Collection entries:
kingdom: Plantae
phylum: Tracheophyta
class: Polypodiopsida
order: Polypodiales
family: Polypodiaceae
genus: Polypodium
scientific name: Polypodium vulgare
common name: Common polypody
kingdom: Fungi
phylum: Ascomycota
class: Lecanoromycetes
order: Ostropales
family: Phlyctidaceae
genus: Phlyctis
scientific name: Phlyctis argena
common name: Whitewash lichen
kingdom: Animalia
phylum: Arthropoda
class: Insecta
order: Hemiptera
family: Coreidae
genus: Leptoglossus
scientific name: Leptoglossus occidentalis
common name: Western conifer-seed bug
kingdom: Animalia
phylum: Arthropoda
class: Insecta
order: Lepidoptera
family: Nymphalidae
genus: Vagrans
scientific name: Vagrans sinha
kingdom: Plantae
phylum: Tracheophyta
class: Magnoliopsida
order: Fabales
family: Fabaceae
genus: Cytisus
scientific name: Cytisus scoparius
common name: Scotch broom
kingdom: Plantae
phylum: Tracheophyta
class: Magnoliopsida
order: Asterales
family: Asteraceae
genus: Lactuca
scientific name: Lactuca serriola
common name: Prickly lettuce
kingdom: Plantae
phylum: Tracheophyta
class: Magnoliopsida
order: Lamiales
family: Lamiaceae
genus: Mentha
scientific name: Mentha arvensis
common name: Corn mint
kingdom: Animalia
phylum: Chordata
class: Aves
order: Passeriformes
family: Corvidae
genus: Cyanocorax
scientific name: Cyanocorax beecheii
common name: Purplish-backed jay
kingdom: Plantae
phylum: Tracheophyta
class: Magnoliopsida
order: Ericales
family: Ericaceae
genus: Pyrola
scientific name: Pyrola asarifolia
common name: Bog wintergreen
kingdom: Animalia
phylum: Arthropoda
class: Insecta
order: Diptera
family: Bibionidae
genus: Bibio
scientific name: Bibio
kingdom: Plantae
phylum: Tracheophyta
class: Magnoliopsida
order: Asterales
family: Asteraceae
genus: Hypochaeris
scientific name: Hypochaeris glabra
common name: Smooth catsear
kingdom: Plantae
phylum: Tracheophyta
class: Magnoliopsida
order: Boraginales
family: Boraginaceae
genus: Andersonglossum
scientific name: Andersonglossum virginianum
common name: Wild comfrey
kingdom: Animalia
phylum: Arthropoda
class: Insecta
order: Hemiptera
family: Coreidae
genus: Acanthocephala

Stated goal:
Extract every classification line from all of the entries above, reproducing each line word for word.

Written response:
kingdom: Plantae
phylum: Tracheophyta
class: Polypodiopsida
order: Polypodiales
family: Polypodiaceae
genus: Polypodium
scientific name: Polypodium vulgare
common name: Common polypody
kingdom: Fungi
phylum: Ascomycota
class: Lecanoromycetes
order: Ostropales
family: Phlyctidaceae
genus: Phlyctis
scientific name: Phlyctis argena
common name: Whitewash lichen
kingdom: Animalia
phylum: Arthropoda
class: Insecta
order: Hemiptera
family: Coreidae
genus: Leptoglossus
scientific name: Leptoglossus occidentalis
common name: Western conifer-seed bug
kingdom: Animalia
phylum: Arthropoda
class: Insecta
order: Lepidoptera
family: Nymphalidae
genus: Vagrans
scientific name: Vagrans sinha
kingdom: Plantae
phylum: Tracheophyta
class: Magnoliopsida
order: Fabales
family: Fabaceae
genus: Cytisus
scientific name: Cytisus scoparius
common name: Scotch broom
kingdom: Plantae
phylum: Tracheophyta
class: Magnoliopsida
order: Asterales
family: Asteraceae
genus: Lactuca
scientific name: Lactuca serriola
common name: Prickly lettuce
kingdom: Plantae
phylum: Tracheophyta
class: Magnoliopsida
order: Lamiales
family: Lamiaceae
genus: Mentha
scientific name: Mentha arvensis
common name: Corn mint
kingdom: Animalia
phylum: Chordata
class: Aves
order: Passeriformes
family: Corvidae
genus: Cyanocorax
scientific name: Cyanocorax beecheii
common name: Purplish-backed jay
kingdom: Plantae
phylum: Tracheophyta
class: Magnoliopsida
order: Ericales
family: Ericaceae
genus: Pyrola
scientific name: Pyrola asarifolia
common name: Bog wintergreen
kingdom: Animalia
phylum: Arthropoda
class: Insecta
order: Diptera
family: Bibionidae
genus: Bibio
scientific name: Bibio
kingdom: Plantae
phylum: Tracheophyta
class: Magnoliopsida
order: Asterales
family: Asteraceae
genus: Hypochaeris
scientific name: Hypochaeris glabra
common name: Smooth catsear
kingdom: Plantae
phylum: Tracheophyta
class: Magnoliopsida
order: Boraginales
family: Boraginaceae
genus: Andersonglossum
scientific name: Andersonglossum virginianum
common name: Wild comfrey
kingdom: Animalia
phylum: Arthropoda
class: Insecta
order: Hemiptera
family: Coreidae
genus: Acanthocephala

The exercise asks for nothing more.